Author Topic: Linux systemctl Scheduling query (Read 1869 times)

mag_therm · « **on:** December 20, 2020, 06:15:38 pm »

I am moving an embedded system up from earlier linux versions that used rc.local (just a script by root) for custom settings on boot.

Part of the setting, on a 6 core box is to start a number of parallel processes (5) owned by root (numerical number crunchers).

My service is in /etc/systemd/system
Like this:

--------------------------------
[Unit]
Description=<My> setup
After=getty.target
[Service]
Type=forking

#CPUSchedulingPolicy=rr
#CPUSchedulingPriority=85
#Nice=10

User=root
Group=<MyGroup>
ExecStart=<My Setup.sh>

[Install]
WantedBy=multi-user.target
---------------------------------

I have not been able to find any documentation on internet that correctly details the 3 Policy/Priority/Nice settings shown (#-ed) above
Setting Policy=rr ( round robin) alone, sets actual nice of -18 which is a really strong priority.
In my case it can result in the users' graphics freezing if the processes are heavily loaded

There is a new scale for Priority , according to documentation inverted from 1=low to +99=high. over the actual nice of +20 to -20
But any value I enter here seems always to result in actual nice of -18 with possibility of graphics freezing as above.

The New Nice from my test is a yet another re-map of the actual nice,
From my test Nice = 10 gives actual nice of -8 and Nice of 15 give actual nice of -3 which seems strange.
I can't see any doc on internet which explains the new Nice.

If I can't resolve this I will just proceed with Nice=10 which seems to give good results overall.
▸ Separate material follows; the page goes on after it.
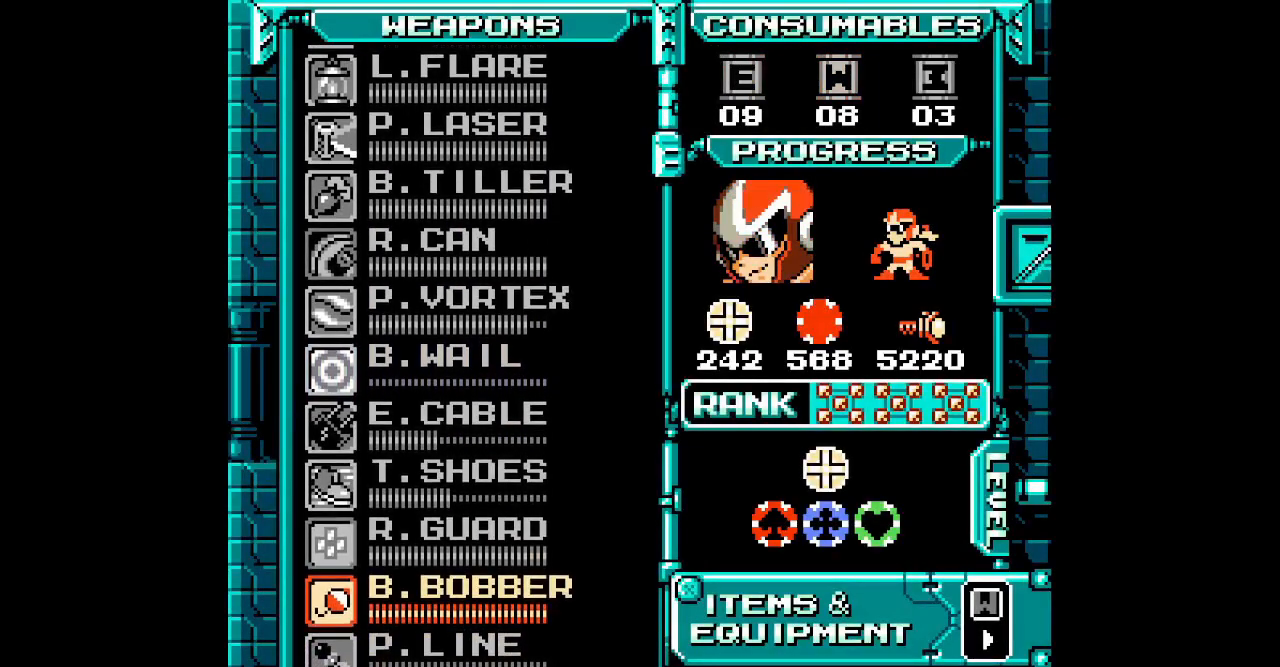
{"buttons": [], "events": [[17, "DPAD_UP", "down"], [83, "DPAD_UP", "up"], [150, "DPAD_UP", "down"], [233, "DPAD_UP", "up"], [367, "DPAD_UP", "down"], [483, "DPAD_UP", "up"]]}
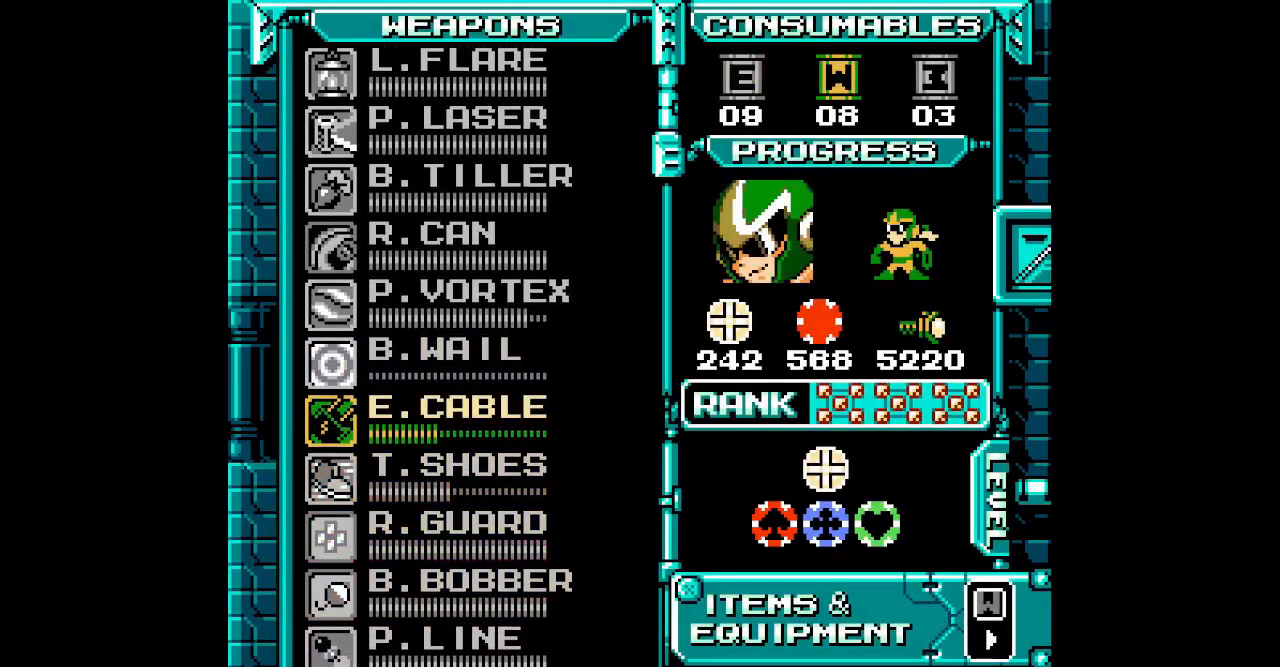
{"buttons": [], "events": [[67, "DPAD_UP", "down"], [150, "DPAD_UP", "up"]]}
Is anybody on here doing this kind of priority setting in systemctl, who can comment? ..Thanks

andersm · « **Reply #1 on:** December 20, 2020, 07:41:03 pm »

The Linux realtime scheduling policies use a different range of priority values from non-realtime scheduling policies, and they don't map directly to the normal "nice" range. Look for an explanation of how scheduling is implemented in Linux, starting eg. with the sched manpage.

If the intent is to run your number-crunching processes at a low priority, using any of the real-time scheduling policies is probably not what you want.

mag_therm · « **Reply #2 on:** December 20, 2020, 08:00:50 pm »

Hi Anders,
Actually the processes need to run at the highest priority without upsetting the users too much, as there is a master running a nice =0, owned by the user.
Some jerkiness to the user is OK because the machine is dedicated to just solving and running servers..
There are 6 cores, and with the settings I have the cpu loading as displayed at 83% to 100 % which is good.
I will change from RR to FIFO after reading your link.

PKTKS · « **Reply #3 on:** December 21, 2020, 05:12:08 pm »

Quote from: mag_therm on December 20, 2020, 08:00:50 pm

Hi Anders,
Actually the processes need to run at the highest priority without upsetting the users too much, as there is a master running a nice =0, owned by the user.
Some jerkiness to the user is OK because the machine is dedicated to just solving and running servers..
There are 6 cores, and with the settings I have the cpu loading as displayed at 83% to 100 % which is good.
I will change from RR to FIFO after reading your link.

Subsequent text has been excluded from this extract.